Let’s make an example. Say that this is my dataframe:
df =
type color name
0 fruit red apple
1 fruit yellow banana
2 meat brown steak
3 fruit green apple
4 fruit orange orange
5 veg orange carrot
6 fruit yellow apple
7 meat brown steak
8 veg orange carrot
I want to know if in the column ‘name’ is there any repeated value. To do it, I use this line of code:
df['name'].value_counts().loc[lambda x : x>1]
And this is what I get:
apple 3
steak 2
carrot 2
Then, I want to create a subdataframe, filtering the ‘name’ column with ‘apple’, ‘steak’, ‘carrot’, to find the values related to the other column. This can be done with a proper function, of course.
The desired output is:
sub_df =
type color name
0 fruit red apple
1 fruit green apple
2 fruit yellow apple
3 meat steak brown
4 meat steak brown
5 veg orange carrot
6 veg orange carrot
I’ve tried different kind of code, with no success. I think the problem is in the use of df.count_values() because it gives me a Pandas series with the number of occurrencies, with no way to access the values that this method counts.
Any suggestion on how to do it?
CodePudding user response:
You do not need to do this in two steps, here is how to use groupby and filter to achieve the final result:
df.groupby('name').filter(lambda g: g['type'].count() > 1).sort_values('name')
output:
type color name
0 fruit red apple
3 fruit green apple
6 fruit yellow apple
5 veg orange carrot
8 veg orange carrot
2 meat brown steak
7 meat brown steak
CodePudding user response:
For the next time, please provide better test data (data to copy and paste).
I think your desired output is wrong, because there is a steakvalue in color column.
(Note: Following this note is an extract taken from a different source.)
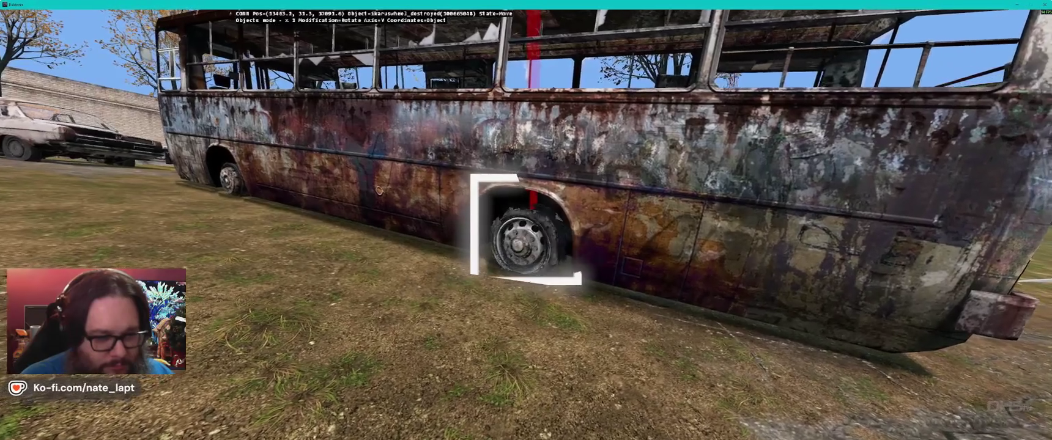
key(z)
key(y)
I've tried the following that should do what you want. I think you understand the code, i only added the following line:
df[df["name"].isin(y.index.tolist())]
it searches in the name column of the dataframe for all values (isin) of the index values of the Series. If you want to have a complete new dataframe with own index you can add .reset_index() to the above line.
import pandas as pd
df = pd.DataFrame([
["fruit", "red", "apple"],
["fruit", "yellow", "banana"],
["meat", "brown", "steak"],
["fruit", "green", "apple"],
["fruit", "orange", "orange"],
["veg", "orange", "carrot"],
["fruit", "yellow", "apple"],
["meat", "brown", "steak"],
["veg", "orange", "carrot"]
],
columns=["type", "color", "name"])
print(df)
y = df['name'].value_counts().loc[lambda x: x > 1]
print(y)
df_2 = df[df["name"].isin(y.index.tolist())]
print(df_2)
Output:
type color name
0 fruit red apple
1 fruit yellow banana
2 meat brown steak
3 fruit green apple
4 fruit orange orange
5 veg orange carrot
6 fruit yellow apple
7 meat brown steak
8 veg orange carrot
apple 3
steak 2
carrot 2
Name: name, dtype: int64
type color name
0 fruit red apple
2 meat brown steak
3 fruit green apple
5 veg orange carrot
6 fruit yellow apple
7 meat brown steak
8 veg orange carrot